When Bailey McCain is attacked by scaled men in an alley, she is rescued by a group of drop-dead gorgeous strangers who claim to be something other than human and say they want to protect her. Before long, Bailey’s world is turned upside down: mythical creatures are real, ancient demons are bent on killing her, and she’s the mate of demi-god Talos.
Talos, son of Poseidon, doesn’t want a mate, even one who’s the other half of his soul. He’s determined to resist Bailey even though their bond will finally complete him. But demon plots, family secrets, and his meddling brothers combine to keep Bailey by his side.
But Bailey is keeping a secret from Talos–her late uncle left her a journal that puts their lives in danger. Can Bailey and Talos learn to trust each other, before it’s too late to save the Poseidon brothers and their mates?

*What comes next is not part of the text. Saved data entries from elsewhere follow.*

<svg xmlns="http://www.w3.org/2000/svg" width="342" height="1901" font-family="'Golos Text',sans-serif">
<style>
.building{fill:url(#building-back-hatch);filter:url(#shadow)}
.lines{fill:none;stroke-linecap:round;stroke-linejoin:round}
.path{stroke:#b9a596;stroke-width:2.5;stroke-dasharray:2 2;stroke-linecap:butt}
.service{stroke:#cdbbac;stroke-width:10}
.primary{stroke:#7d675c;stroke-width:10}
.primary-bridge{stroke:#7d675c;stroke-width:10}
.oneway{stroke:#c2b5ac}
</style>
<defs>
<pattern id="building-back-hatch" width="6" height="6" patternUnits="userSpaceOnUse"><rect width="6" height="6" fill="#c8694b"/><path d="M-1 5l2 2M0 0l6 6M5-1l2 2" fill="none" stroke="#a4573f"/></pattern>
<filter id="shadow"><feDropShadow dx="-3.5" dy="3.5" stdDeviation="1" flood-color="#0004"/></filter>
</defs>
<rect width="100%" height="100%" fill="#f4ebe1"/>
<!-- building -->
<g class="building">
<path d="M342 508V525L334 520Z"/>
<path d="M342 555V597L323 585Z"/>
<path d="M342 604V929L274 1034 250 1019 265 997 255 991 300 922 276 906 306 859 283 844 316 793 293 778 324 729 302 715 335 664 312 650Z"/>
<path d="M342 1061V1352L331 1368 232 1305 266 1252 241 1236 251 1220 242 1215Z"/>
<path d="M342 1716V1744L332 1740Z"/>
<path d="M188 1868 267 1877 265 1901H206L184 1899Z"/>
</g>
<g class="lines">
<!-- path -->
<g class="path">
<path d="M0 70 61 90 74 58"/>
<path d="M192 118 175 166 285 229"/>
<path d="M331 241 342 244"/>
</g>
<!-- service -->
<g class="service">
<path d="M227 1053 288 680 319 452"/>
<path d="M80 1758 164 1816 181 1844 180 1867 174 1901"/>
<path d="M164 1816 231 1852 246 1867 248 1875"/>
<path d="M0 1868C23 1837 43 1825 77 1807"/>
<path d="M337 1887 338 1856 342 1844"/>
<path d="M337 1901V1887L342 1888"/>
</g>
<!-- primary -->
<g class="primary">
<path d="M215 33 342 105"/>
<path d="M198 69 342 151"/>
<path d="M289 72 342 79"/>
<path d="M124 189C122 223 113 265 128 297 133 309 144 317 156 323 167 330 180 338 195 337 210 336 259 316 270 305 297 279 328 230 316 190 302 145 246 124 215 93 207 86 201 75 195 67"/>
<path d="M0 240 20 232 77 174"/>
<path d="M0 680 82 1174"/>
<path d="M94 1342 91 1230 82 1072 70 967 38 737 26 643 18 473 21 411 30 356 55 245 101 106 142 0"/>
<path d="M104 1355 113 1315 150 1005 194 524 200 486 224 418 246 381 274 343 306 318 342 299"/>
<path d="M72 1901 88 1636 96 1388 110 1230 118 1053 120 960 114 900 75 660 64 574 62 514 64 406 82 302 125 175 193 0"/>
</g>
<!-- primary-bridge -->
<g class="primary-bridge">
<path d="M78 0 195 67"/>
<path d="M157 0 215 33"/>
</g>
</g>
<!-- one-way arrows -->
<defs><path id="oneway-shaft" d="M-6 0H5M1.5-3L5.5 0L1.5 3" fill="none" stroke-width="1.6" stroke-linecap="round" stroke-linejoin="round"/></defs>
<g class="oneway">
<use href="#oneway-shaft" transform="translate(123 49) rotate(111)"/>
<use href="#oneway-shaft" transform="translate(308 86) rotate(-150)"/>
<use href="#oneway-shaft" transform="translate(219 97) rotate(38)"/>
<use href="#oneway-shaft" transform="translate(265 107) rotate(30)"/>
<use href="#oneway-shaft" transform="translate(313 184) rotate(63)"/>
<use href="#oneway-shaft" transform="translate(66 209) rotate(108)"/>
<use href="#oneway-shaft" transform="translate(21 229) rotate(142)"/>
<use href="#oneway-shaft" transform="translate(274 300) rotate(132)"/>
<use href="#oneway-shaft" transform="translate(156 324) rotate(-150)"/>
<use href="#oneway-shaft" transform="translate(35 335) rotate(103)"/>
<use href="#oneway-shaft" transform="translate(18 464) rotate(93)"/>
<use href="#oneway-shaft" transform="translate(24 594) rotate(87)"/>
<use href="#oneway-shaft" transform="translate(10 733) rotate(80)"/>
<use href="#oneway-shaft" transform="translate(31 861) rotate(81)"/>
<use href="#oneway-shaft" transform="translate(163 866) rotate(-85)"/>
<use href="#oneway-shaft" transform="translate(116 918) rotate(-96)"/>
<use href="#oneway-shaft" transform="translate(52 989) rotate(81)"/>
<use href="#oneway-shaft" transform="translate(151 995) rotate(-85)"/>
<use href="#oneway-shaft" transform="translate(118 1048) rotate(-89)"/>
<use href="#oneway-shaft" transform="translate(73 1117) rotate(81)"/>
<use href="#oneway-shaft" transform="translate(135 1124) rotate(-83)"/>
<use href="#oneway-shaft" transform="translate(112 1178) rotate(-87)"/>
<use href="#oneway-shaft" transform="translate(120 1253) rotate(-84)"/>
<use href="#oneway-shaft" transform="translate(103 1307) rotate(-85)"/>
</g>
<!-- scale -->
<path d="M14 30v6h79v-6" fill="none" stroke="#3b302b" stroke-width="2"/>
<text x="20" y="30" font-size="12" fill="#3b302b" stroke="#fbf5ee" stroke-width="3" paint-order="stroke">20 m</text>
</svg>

Review: I have to start off my review by saying that I didn’t read the first book in this series, Poseidon’s Prophecy, and therefore felt that I was at a disadvantage. I think a lot of world building was done in that first book and that they author assumed that the reader had read it. Therefore, for a good chunk of Poseidon’s Fortune, I felt like I was missing a piece of the puzzle.

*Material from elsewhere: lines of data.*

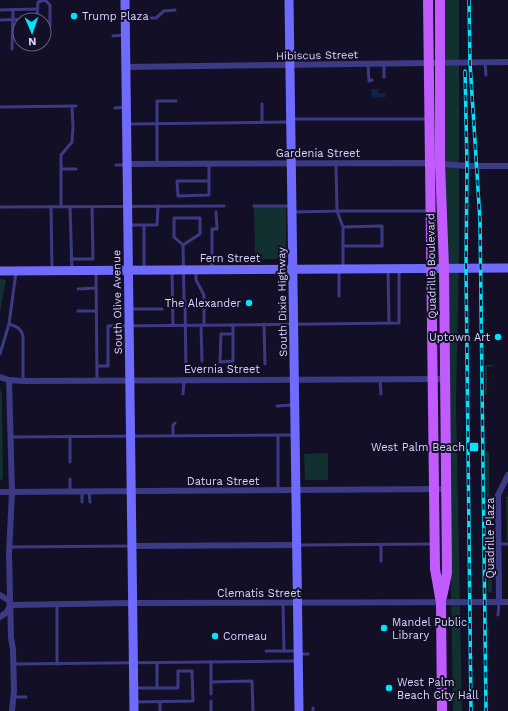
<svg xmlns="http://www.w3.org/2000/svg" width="508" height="711" viewBox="0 0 508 711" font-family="'Work Sans',sans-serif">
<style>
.green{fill:#12302f}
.water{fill:#0c2248}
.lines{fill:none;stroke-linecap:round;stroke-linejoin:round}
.lane{stroke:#3d3a85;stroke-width:3}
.street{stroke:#3d3a85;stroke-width:6}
.secondary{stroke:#6f6bff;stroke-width:9}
.primary{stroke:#c25bff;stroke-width:10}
.rail-casing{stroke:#00e5ff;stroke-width:3.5}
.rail{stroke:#130f26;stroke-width:2;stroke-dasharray:6;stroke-linecap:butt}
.poi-dot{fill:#00e5ff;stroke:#130f26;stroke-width:1.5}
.labels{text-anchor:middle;stroke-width:4;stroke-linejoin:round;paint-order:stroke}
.poi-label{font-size:11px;fill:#d9d4ff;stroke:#130f26;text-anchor:start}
.street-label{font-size:11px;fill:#d9d4ff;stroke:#130f26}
</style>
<rect width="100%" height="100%" fill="#130f26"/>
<!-- green -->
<g class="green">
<polygon points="442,0 459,0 459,256 456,403 462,711 453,711"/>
<polygon points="254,206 286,206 286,259 255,259"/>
<polygon points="0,279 6,280 0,313"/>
<polygon points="485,365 494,365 494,366 487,367 487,394 485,394"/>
<polygon points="0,388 2,393 3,478 0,481"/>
<path d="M486,452H489V495L491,496V531C488,538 488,551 492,557V592L490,593L488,592Z"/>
<polygon points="328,453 328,480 305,480 304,454"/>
<polygon points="506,497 508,497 508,541 507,541"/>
</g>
<!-- water -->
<polygon class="water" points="371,89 378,89 378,93 386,93 386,97 374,98 372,96"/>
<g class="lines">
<!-- lane -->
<g class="lane">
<polyline points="0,10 37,9"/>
<polyline points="127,18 156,18 164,11 175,10"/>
<polyline points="0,20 37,19"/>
<polyline points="37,20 38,2 45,0 50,5 50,25 49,29 44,31"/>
<polyline points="113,36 124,35"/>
<polyline points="12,49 13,10"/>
<polyline points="485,63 486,75"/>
<polyline points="368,64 369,81 372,80"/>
<polyline points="384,64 384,77"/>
<polyline points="262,104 262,122"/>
<polyline points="0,107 76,106"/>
<polyline points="115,108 125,107"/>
<polyline points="291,119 428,119"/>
<polyline points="129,124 289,122"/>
<polyline points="209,163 209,195 178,196 177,181 209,181"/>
<polyline points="157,164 157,101 176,101"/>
<polyline points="116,165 126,165"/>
<polyline points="61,169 76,169"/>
<polyline points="254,206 291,206"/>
<polyline points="0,207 224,206"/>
<polyline points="51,207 52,269"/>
<polyline points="61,207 61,155 72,142 73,127 72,107"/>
<polyline points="70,207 72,270"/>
<polyline points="294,212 337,211 336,164"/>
<polyline points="130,225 157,225 158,206"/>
<polyline points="144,225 144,268"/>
<polyline points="343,227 343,246 382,246 382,226 343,227 337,211 429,211"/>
<polyline points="183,245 200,234 200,218 174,218 174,237 183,245 184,300 185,301 186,371"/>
<polyline points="71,259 93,259 92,207"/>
<polyline points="212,268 212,229 217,229 216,212"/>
<polyline points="343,268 343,246"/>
<polyline points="388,269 389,323"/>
<polyline points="172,271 173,325"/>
<polyline points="196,271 196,280 204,295 204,325"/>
<polyline points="96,272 97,380"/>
<polyline points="78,289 96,288"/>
<polyline points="339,296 339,271"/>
<polyline points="131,309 162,309"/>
<polyline points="78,311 96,311"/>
<path d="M9,324C16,326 21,328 23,336V381"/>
<polyline points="264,324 265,364"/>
<polyline points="201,325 202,361"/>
<polyline points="233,334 221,334 220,362 233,361 233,325 399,323 399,270"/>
<polyline points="0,354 9,324 16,272"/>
<polyline points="97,366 108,366 108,326 233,325"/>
<polyline points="380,379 381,394"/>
<polyline points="183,394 184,380"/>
<polyline points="277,406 293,405"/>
<polyline points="173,435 173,425 175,423"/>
<polyline points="278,435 278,490"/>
<polyline points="70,436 70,462"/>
<polyline points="11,437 294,435"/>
<polyline points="70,492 70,479"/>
<polyline points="89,492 90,502"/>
<polyline points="82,502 82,491"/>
<polyline points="499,544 508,544"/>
<polyline points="299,545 433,544"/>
<polyline points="10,547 131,546"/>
<polyline points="381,561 381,545"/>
<polyline points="283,603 284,651"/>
<polyline points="57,605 57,664"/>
<polyline points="498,615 499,602"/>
<polyline points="266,651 297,651"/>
<polyline points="300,654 308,654"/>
<polyline points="211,662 211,694"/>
<polyline points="157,663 157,688"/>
<polyline points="14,664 297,661"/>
<polyline points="211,682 252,681 253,711"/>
<polyline points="134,688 178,688 178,671 192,671 193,701 136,702"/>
<polyline points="14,697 26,697"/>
<polyline points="211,701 211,711"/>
<polyline points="313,708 313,711"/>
<polyline points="160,711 160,702"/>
</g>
<!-- street -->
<g class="street">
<polyline points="126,67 508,62"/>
<polyline points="127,164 430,163 467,166 508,166"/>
<polyline points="0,377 9,380 23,381 444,379"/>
<polyline points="9,380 12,492 9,554 11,638 13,649 14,691 12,711"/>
<polyline points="0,492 446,489"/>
<polyline points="131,546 297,545"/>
<polyline points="0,595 8,600 10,605"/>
<polyline points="499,602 498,495 508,475"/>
<polyline points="10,605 132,603 508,602"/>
<polyline points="0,617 7,612 10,605"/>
</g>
<!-- secondary -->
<g class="secondary">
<polyline points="125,0 134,711"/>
<polyline points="289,0 299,711"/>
<polyline points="0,271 508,268"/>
</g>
<!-- primary -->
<g class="primary">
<polyline points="428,0 435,569 441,603 442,711"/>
<polyline points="440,0 440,163 444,268 447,573 442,597"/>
</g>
<!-- rail casing -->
<g class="rail-casing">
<g id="rail">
<polyline points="469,0 470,63 480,221 486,711"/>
<polyline points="465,71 467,166 466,269 471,711"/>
</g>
</g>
<!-- rail -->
<use href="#rail" class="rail"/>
</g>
<!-- markers -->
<g class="poi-dot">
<circle cx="74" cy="16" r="4"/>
<circle cx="249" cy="303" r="4"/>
<circle cx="498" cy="337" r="4"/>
<rect x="469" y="442" width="10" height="10" rx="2"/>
<circle cx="384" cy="628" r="4"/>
<circle cx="215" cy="636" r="4"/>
<circle cx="389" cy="688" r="4"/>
</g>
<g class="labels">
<!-- poi labels -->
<g class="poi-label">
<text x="82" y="20">Trump Plaza</text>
<text x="241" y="307" text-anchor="end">The Alexander</text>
<text x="490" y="341" text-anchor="end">Uptown Art</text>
<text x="465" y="451" text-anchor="end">West Palm Beach</text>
<text x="392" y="626">Mandel Public<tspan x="392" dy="13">Library</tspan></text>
<text x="223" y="640">Comeau</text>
<text x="397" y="686">West Palm<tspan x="397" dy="13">Beach City Hall</tspan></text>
</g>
<!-- street labels -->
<g class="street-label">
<text transform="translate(317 55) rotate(-1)" y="4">Hibiscus Street</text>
<text x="318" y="157">Gardenia Street</text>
<text x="230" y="262">Fern Street</text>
<text transform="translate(431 266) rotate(-91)" y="4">Quadrille Boulevard</text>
<text transform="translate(117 302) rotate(-91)" y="4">South Olive Avenue</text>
<text transform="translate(282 302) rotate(-91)" y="4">South Dixie Highway</text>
<text x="222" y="373">Evernia Street</text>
<text x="223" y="485">Datura Street</text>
<text transform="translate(490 538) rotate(-90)" y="4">Quadrille Plaza</text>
<text x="259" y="597">Clematis Street</text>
</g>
</g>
<!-- north arrow -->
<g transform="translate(32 32) rotate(178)"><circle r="19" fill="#130f26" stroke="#625e7d"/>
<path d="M0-3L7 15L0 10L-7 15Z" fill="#00e5ff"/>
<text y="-6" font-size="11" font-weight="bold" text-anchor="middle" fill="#d9d4ff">N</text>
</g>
</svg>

That said, I believe Ms Standifer has created an interesting mythology surrounding Poseidon’s sons. I just wish that it was a little more clear. I’m not sure, as I said before, if I missed something by not reading book one or if it was intentional, but in the end, I was still left hanging as there were unanswered questions in regards to the over-arcing plot line. But that said, I was intrigued enough to keep reading.
Now on to the romance of Bailey, a human, and Talos, a son of Poseidon. Both characters have their flaws, which isn’t unexpected. Both have trouble believing in this mate thing that has brought them together and then neither of them handle their relationship all that well. Talos’s issues mostly have to do with no experience in love or emotions, really. Bailey’s on the other hand are a trust thing. Since it is a romance, we know they’re going to make things work and getting there is interesting enough.
But what I think really knocks down my review score is the writing style. Now understand, I can be as sarcastic as the next person. But it seemed like everything that came out of Bailey’s mouth until the last chapter was sarcastic. I get it… it’s a defense mechanism. However, when it wasn’t just her but nearly every character, I got tired of it real fast.
All told, it wasn’t a bad story, it could use a little tweaking to make it better. Give the reader some back story so that it stands alone a little better. Put some variety in the characters so that they don’t seem so cookie-cutter. One day I may search out other books in the series, but right now it’s not high on my priority list.